La chica en la niebla. (Italia, 2017). Dir. Donato Carrisi.
El novelista Donato Carrisi dirige la adaptación de su propia novela "La chica en la niebla".
Premio Menor Director Novel en los Premios italianos David di Donatello.
Thriller italiano interpretado por Toni Servillo, Alessio Boni, Lorenzo Richelmy, Jean Reno, Galatea Ranzi y Greta Scacchi.
El elefantiásico auge en todo el mundo de la novela de tintes negros que aúna crímenes, deducción y misterio está llevando a que ciertas tramas se parezcan tanto entre ellas que, al ser llevadas al cine, junto a sus peculiaridades ambientales y de tono, resulte inevitable emparentarlas. Incluso a pesar de la dificultad de que se hayan podido contagiar las unas con las otras, como es el caso de las relatadas en la novela italiana “La chica en la niebla”, publicada por Donato Carrisi en el año 2015, y en la española “El guardián invisible”, escrita por la española Dolores Redondo en 2013.

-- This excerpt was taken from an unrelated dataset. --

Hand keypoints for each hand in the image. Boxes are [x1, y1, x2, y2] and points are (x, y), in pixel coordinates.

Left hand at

Desaparición y muerte violenta de una adolescente, en una intriga que termina relacionándose con otros crímenes anteriores; pueblo pequeño alejado de la urbe donde todos se conocen; paraje natural de fuertes implicaciones de corte atávico; destellos mágicos de superstición y brujería, e investigador policial tan obsesionado por el caso que acaba resucitando sus propios fantasmas del pasado. Aspectos que comparten ambas novelas y, por supuesto, sus dos adaptaciones homónimas: la de Fernando González Molina en el caso de la española, y la del propio escritor Carrisi, en su debut como director, en el de la italiana.

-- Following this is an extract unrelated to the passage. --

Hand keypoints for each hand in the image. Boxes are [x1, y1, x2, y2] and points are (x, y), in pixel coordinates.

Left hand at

Eso sí, con una clara diferencia: “La chica en la niebla” lleva a un desenlace tan rocambolesco, barroco e inverosímil en términos de cotidianidad, sentido común y plausibilidad, que Carrisi hace bien desde el inicio en narrar su historia alejándose del realismo y acercándose a la fábula de corte onírico y alucinatorio, como un hitchcock de bolsillo y un tanto de saldo. Un distanciamiento de la materialidad que alcanza a la fotografía y a la dirección artística, e incluso a sus intérpretes. Aunque uno de los principales problemas de su película sea que cada una de sus actuaciones parezca estar anclada en un método distinto y Carrisi no haya logrado unificarlas: desde la sobreactuación casi guiñolesca de Toni Servillo y Galatea Ranzi, hasta el naturalismo de Alessio Boni.

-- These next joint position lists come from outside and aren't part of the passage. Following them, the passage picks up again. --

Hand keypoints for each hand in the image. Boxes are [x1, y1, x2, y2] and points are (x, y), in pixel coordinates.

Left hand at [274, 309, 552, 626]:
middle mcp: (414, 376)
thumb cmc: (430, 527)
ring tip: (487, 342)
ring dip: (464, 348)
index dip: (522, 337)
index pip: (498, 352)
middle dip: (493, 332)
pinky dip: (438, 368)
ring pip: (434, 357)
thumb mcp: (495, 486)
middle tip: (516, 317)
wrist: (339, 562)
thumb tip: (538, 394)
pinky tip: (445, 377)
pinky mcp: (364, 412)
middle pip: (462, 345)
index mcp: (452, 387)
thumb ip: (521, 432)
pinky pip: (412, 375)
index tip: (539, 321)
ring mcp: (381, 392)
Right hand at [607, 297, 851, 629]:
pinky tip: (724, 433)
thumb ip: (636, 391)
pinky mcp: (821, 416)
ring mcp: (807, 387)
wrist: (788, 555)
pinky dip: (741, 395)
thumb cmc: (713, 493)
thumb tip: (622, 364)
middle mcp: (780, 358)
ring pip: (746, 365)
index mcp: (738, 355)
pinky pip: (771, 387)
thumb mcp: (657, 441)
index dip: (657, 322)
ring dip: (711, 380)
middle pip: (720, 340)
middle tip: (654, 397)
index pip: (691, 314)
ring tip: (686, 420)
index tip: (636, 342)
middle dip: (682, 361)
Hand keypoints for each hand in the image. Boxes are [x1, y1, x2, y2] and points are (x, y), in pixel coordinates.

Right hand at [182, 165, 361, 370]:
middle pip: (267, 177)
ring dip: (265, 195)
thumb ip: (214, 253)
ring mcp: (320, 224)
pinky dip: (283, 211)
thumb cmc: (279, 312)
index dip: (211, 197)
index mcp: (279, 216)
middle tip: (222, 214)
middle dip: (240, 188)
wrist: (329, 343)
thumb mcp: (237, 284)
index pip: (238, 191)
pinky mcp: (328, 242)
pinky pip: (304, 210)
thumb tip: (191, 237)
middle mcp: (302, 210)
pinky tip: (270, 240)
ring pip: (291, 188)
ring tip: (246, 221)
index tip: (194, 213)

Algo que no evita que, gracias a la malsana fascinación que desprenden este tipo de casos, y a la interesante reflexión sobre la influencia del sensacionalismo y de los medios de comunicación, de los que se puede aprovechar hasta la policía para manejar tiempos y acabar provocando errores en los sospechosos más cercanos, como hemos visto en recientes casos reales de la vida social española, “La chica en la niebla” nunca deje de interesar. Si luego su churrigueresca conclusión es tragable o intolerable deberá resolverlo cada uno, pero lo más probable es que los amantes del best seller tengan suficiente con su entretenido pasatiempo criminal de más de dos horas. No Recomendada.



Corporate. (Francia, 2016). Dir. Nicolas Silhol.
Drama francés sobre el mundo del trabajo, interpretado por Céline Sallette, Lambert Wilson, Stéphane De Groodt, Yun Lai y Hyam Zaytoun.
El concepto de rentabilidad vigente en las últimas décadas es una espada de Damocles que pesa sobre casi todos los que trabajan para cualquier empresa. La gestión de esa amenaza corre a cargo habitualmente del departamento de Recursos Humanos, el que encabeza la protagonista de la ópera prima de Nicolas Silhol, que cuenta en clave de thriller la encrucijada laboral y moral que sobresalta su exitosa carrera en relación a uno de los empleados sobrantes, uno de esos que no cumple los objetivos y víctima, como tantos otros, de maquiavélicos mecanismos de aislamiento y eliminación de práctica habitual.
Emilie, el personaje que encarna con sobria brillantez Céline Sallette, se pone a prueba a sí misma a la hora de asumir las consecuencias mal calculadas de sus decisiones y de sostenerlas o rebatirlas ante una cúpula directiva de escasos o nulos escrúpulos, capaz de poner en marcha un plan que antepone la sumisión y los beneficios a cualquier otra consideración. Intranquilizador retrato del mundo en que vivimos. No Recomendada.